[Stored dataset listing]
==========

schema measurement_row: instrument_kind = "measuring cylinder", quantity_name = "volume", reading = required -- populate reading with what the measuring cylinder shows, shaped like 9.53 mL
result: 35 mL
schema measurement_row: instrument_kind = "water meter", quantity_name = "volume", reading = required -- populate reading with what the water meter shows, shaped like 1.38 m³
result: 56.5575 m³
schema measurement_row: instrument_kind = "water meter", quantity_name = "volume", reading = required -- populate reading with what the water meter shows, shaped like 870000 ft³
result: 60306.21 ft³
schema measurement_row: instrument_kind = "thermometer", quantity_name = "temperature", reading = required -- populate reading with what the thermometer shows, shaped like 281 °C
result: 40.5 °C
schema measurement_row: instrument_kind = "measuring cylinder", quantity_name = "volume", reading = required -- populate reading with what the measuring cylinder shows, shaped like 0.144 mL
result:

==========

# TASK TO CARRY OUT:
Copy the listing starting at the line containing "like 0.144 mL" and ending at the end of the listing, swapping every "measuring cylinder" for "graduated cylinder" and leaving everything else unchanged.

# RESULT:
schema measurement_row: instrument_kind = "graduated cylinder", quantity_name = "volume", reading = required -- populate reading with what the graduated cylinder shows, shaped like 0.144 mL
result:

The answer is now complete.